New visa fee unsustainable for school districts
Even before the recent visa changes, the Milwaukee district decided to suspend a program it once used to hire 200 international teachers, Superintendent Brenda Cassellius told the Milwaukee Press Club Sept. 24.
“We decided a while ago just because of the political climate—with [increased immigration enforcement] and all of that—that it would be challenging … to get those applications through,” she said. “Now that there is even further policy [change] by the administration, I think that makes it even more challenging.”
School districts around the country have said the most recent visa changes could affect their hiring plans.
Texas school districts and charter schools employ 500 teachers through H1-B visas, the Houston Chronicle reported. One district called the fee change “unsustainable.” North Carolina schools have similar concerns.
“Simply put, most schools could not sustain such costs,” a spokesperson for TMSA Public Charter Schools, which operates across the state, told the Raleigh News and Observer. “Without an exemption, the result could be a severe shortage of qualified teachers at a time when schools nationwide already face staffing challenges.”
The new fees do not apply to applications that were in progress before the changes were announced, the Trump administration said.
Other industry groups, including those representing doctors and hospitals, have petitioned for blanket exemptions.
A bipartisan group of senators have proposed legislation to close loopholes in the H1-B application process, claiming companies abuse the credentials to pay foreign employees lower wages and crowd out available U.S. talent.

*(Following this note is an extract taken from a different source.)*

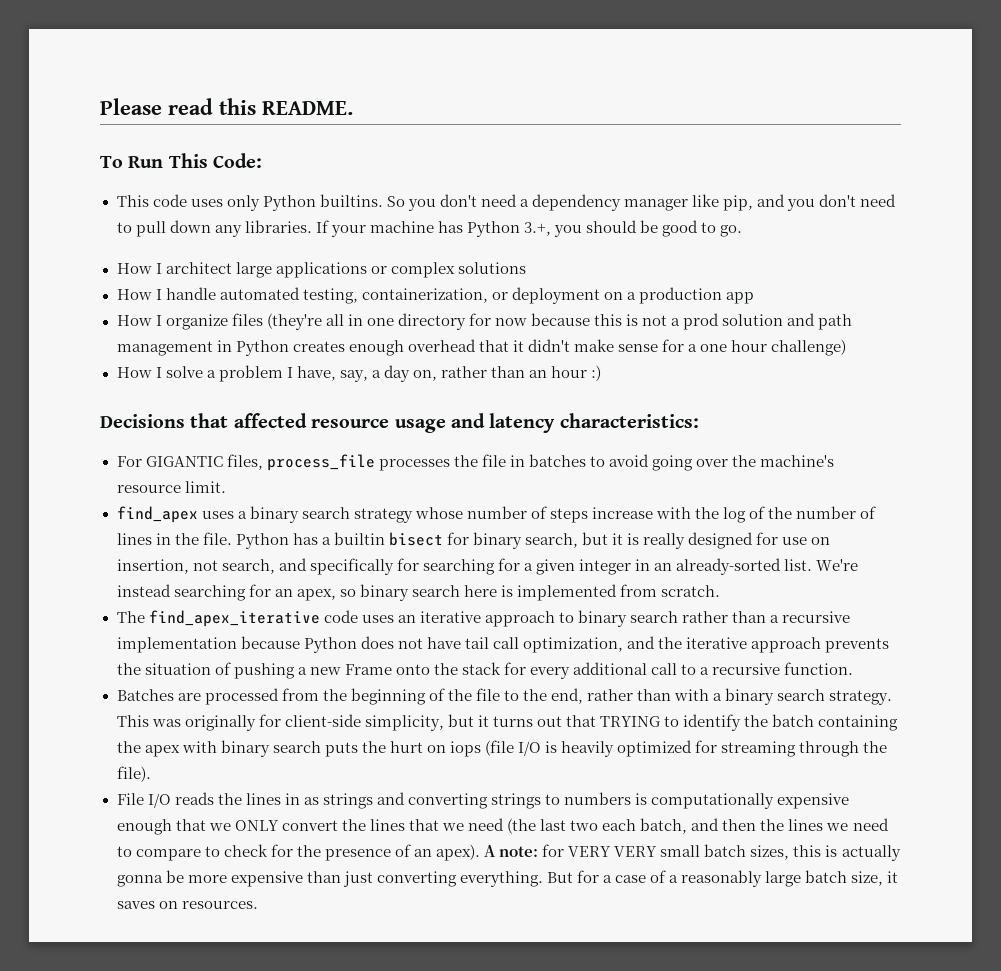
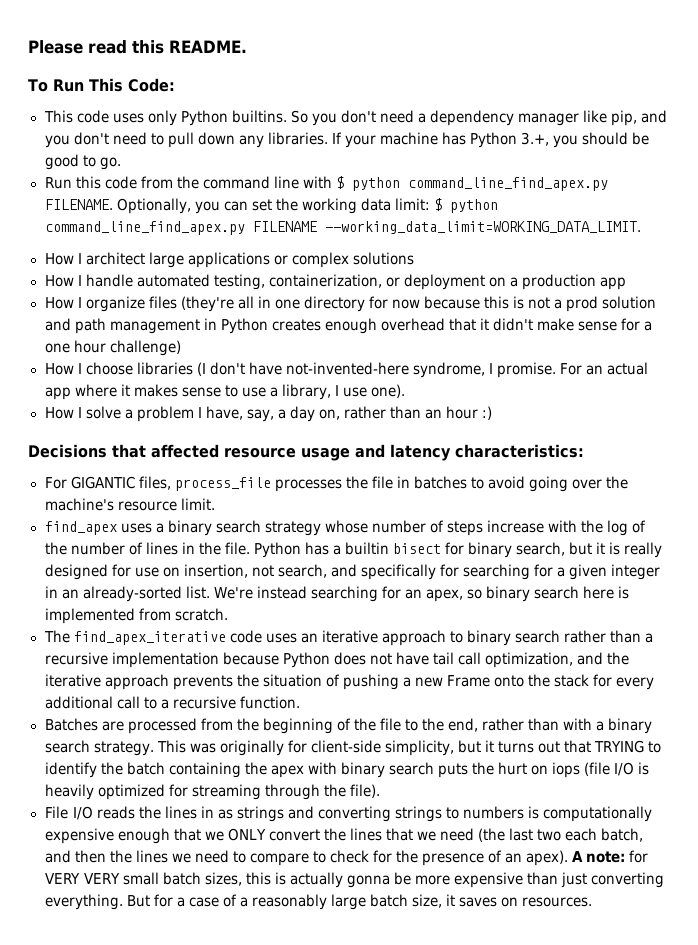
(743, 231) none -> [44,176,608,191] [44,198,498,214] [44,221,641,235] // Run this code from the command line with $ python command_line_find_apex.py FILENAME. Optionally, you can set the working data limit: $ python command_line_find_apex.py FILENAME --working_data_limit=WORKING_DATA_LIMIT.
(847, 347) none -> [44,362,649,378] [44,384,406,400] // How I choose libraries (I don't have not-invented-here syndrome, I promise. For an actual app where it makes sense to use a library, I use one).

While Trump said his order was designed to preserve U.S. competitiveness, some lawmakers in his own party have sounded the alarm at possible effects on schools. Alaska Rep. Nick Begich, a Republican, said in a Sept. 25 interview with public radio station KYUK that he’d raised those concerns with the Trump administration.
“We know that it’s a hard job to fill, and when you’ve got positions that go unfilled, it means that kids are going uneducated,” he said.